> _TEXT SECTION_:

==============================

Differentials for Colombian coffee rose to their highest levels in more than three weeks in the past week, amid continued weakness in futures prices and concerns that producers had oversold the upcoming mitaca, or mid-crop. The average premium for usual good quality Colombian arabica beans over second-month July coffee prices on ICE Futures US rose to an average of 18 cents a lb ex dock in the past week, the highest level since late March.
Futures prices remained in a range between $1.32 and $1.50 a lb, where they have been trading for much of the past two months. This is significantly lower than price levels in the preceding months, and producers have raised differentials to maintain margins.
While gains in Colombian differentials have been limited compared to Central American and Brazilian competitors, the recent gains in the country's peso currency, which hit a two-month high against the dollar this week, have further discouraged sales.

==============================

> _DATA SEGMENT_:

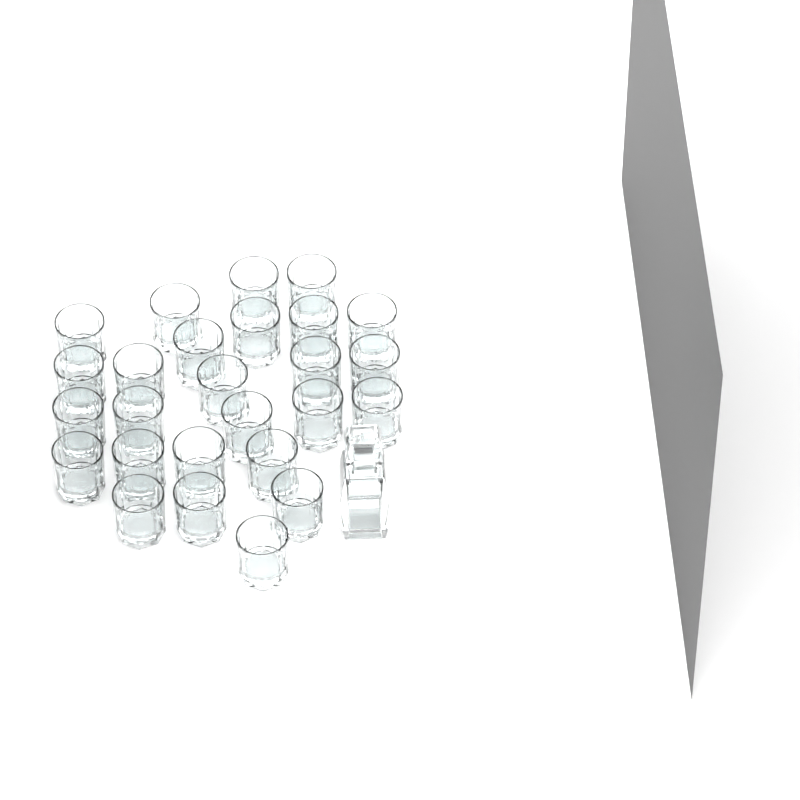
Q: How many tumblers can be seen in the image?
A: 26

==============================

> _DIRECTIONS FOR THIS TASK_:
Reproduce the passage of the Colombian coffee report starting at "While gains in" and ending at "further discouraged sales.". This data comes from a separate source.

> _CORRECT RESPONSE_:
While gains in Colombian differentials have been limited compared to Central American and Brazilian competitors, the recent gains in the country's peso currency, which hit a two-month high against the dollar this week, have further discouraged sales.